Melenchon has a hardcore support on the left who are unlikely to jump ship to Hamon in the first round of voting. Essentially the two occupy similar if not the same terrain, with the result being neither will win enough votes to make the second round against the favourite to top the first round Marine Le Pen.

Hamon's only hope appears to be if he can somehow persuade Melenchon and French green party candidate Yannick Jabot to ditch their own campaigns and throw their support behind the Socialist.

It's a long shot. 

And what about Le Pen?

It’s unlikely that Hamon’s victory will have too much of an impact on the share of the vote Le Pen will get in the first round of the presidential election.

The voters in France’s industrial north or poorer rural areas who used to vote for the Communist party or the Socialists are unlikely to be won back by Hamon and his ideas.

They appear to be firmly in Le Pen’s camp now after being convinced by her claims that she is the real defender of French workers.

And François Fillon?

The centre-right candidate Fillon will no doubt be boosted by Hamon’s victory at a time when he really needs some good news.

Fillon has spent the last few days angrily fighting off claims his British wife Penelope, earned €500,000 for a “fake job” as a parliamentary assistant.

The MP for Les Republicains gave a defiant speech to thousands of supporters in Paris on Sunday, in which apart from defending his wife he launched a stinging attack on the left. While his popularity has dropped he is still just about the favourite to be the next president of France.

I refuse to believe the future of France is the universal basic income,” he said in reference to Hamon’s flagship policy idea.

Fillon will see the Brittany born Hamon as the perfect Socialist rival for which to defend his own radical plan to reform France against Hamon's “surrealist” vision.

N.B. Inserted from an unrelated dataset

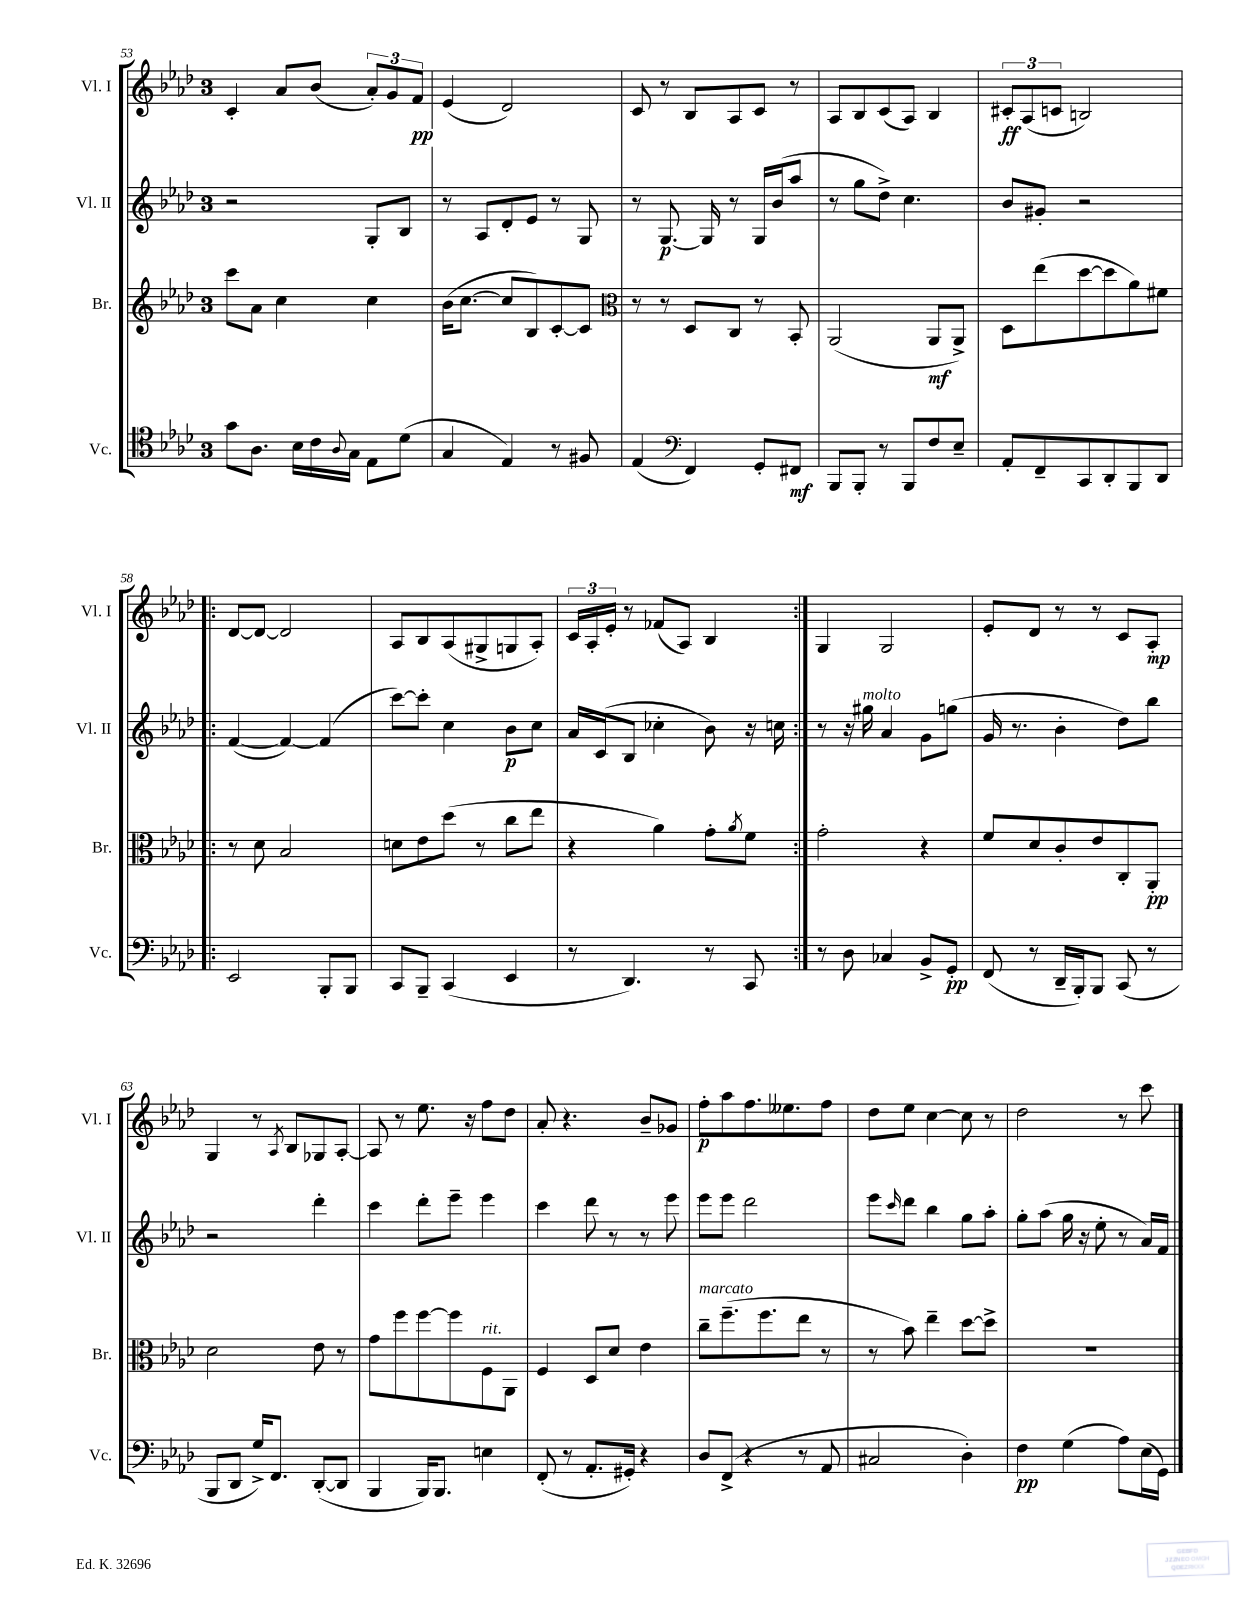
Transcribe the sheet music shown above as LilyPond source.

While Hamon favours a 32-hour work week and universal basic income Fillon wants his own sweeping changes that has led to him being dubbed the French Margaret Thatcher.

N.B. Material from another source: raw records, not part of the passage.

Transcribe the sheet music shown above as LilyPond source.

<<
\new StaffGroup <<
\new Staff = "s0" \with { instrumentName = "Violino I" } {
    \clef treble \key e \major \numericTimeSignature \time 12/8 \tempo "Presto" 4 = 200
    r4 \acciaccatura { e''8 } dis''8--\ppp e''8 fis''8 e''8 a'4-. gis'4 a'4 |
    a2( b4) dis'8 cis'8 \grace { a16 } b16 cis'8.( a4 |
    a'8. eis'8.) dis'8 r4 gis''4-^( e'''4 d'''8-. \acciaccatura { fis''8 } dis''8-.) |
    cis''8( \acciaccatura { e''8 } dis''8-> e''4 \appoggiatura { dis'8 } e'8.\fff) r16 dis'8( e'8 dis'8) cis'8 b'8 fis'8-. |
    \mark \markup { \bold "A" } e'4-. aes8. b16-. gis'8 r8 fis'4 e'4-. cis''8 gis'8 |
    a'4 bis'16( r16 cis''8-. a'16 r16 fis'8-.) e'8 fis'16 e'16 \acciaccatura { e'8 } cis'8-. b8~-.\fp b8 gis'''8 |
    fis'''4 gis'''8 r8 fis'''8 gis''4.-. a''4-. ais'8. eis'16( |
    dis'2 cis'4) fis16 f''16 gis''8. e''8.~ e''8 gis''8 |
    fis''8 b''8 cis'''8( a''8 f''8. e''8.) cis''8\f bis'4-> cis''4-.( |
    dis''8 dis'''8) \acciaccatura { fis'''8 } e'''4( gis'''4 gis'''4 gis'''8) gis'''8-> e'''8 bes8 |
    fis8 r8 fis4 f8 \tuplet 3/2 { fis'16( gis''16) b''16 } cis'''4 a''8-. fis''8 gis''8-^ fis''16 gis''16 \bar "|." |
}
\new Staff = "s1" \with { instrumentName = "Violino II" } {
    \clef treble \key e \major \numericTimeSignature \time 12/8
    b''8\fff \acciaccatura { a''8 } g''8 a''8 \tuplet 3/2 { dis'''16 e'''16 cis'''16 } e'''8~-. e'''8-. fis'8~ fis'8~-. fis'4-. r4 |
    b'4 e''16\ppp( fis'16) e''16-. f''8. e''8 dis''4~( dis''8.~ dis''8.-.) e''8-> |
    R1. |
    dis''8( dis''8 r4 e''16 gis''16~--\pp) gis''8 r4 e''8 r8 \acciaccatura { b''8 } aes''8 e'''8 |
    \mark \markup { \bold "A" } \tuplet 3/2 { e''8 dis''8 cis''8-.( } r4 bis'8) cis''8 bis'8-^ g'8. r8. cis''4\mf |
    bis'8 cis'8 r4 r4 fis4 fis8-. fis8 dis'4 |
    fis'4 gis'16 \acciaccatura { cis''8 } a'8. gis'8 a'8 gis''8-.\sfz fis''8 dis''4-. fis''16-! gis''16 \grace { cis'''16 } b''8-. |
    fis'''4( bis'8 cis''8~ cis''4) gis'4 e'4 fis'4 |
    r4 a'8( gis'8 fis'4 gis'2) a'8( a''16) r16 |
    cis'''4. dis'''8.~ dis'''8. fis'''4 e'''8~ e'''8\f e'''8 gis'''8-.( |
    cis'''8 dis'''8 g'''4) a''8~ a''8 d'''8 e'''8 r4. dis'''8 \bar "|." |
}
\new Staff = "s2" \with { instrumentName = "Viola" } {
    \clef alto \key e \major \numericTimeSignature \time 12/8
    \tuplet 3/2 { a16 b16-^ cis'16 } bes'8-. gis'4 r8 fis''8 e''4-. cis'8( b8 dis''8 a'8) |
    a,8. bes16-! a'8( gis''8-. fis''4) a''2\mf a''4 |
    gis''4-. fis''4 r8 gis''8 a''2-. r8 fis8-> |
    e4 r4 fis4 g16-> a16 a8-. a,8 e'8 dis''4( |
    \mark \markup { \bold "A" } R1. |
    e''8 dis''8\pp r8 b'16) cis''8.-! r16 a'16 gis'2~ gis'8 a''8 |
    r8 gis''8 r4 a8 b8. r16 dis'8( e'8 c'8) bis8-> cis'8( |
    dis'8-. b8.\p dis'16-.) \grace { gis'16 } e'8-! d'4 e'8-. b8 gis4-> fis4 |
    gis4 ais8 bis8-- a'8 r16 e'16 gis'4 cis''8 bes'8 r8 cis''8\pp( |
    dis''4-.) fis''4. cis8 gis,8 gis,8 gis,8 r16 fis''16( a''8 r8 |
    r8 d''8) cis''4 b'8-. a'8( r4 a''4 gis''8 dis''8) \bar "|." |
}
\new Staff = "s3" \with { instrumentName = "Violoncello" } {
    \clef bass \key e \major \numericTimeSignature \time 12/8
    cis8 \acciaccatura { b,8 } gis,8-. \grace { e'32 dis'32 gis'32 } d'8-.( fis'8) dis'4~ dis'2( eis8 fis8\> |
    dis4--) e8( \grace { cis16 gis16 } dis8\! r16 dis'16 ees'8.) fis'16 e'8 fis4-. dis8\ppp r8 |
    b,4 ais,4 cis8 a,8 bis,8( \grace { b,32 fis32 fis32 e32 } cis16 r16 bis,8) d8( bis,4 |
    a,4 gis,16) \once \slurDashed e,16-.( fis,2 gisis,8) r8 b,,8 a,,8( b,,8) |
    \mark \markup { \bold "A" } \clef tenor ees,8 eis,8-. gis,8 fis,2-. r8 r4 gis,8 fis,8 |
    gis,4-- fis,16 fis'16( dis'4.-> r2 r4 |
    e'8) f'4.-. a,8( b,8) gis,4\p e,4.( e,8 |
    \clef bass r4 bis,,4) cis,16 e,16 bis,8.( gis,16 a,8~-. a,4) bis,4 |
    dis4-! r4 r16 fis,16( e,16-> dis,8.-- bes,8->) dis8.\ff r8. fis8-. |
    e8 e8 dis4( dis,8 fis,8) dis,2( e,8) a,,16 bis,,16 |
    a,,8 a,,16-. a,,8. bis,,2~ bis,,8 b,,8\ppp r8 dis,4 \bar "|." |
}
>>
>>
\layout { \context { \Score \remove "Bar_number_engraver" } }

He wants an end to the 35-hour week and will raise the retirement age from 62 to 65, plus carry out severe cuts in public spending which include shedding 500,000 civil servant positions.

But while Fillon – presuming he survives the Penelope Gate scandal – may find plenty of ammunition to attack Hamon he would be wise not to get distracted given his real rivals look like being Macron and Le Pen.

While predicting elections these days is proving a fraught exercise, we do at least know the name of the next French president will end in the letter “n”.

Hamon, Macron, Le Pen, Melenchon, Fillon. It's not much but it's something to go on for now.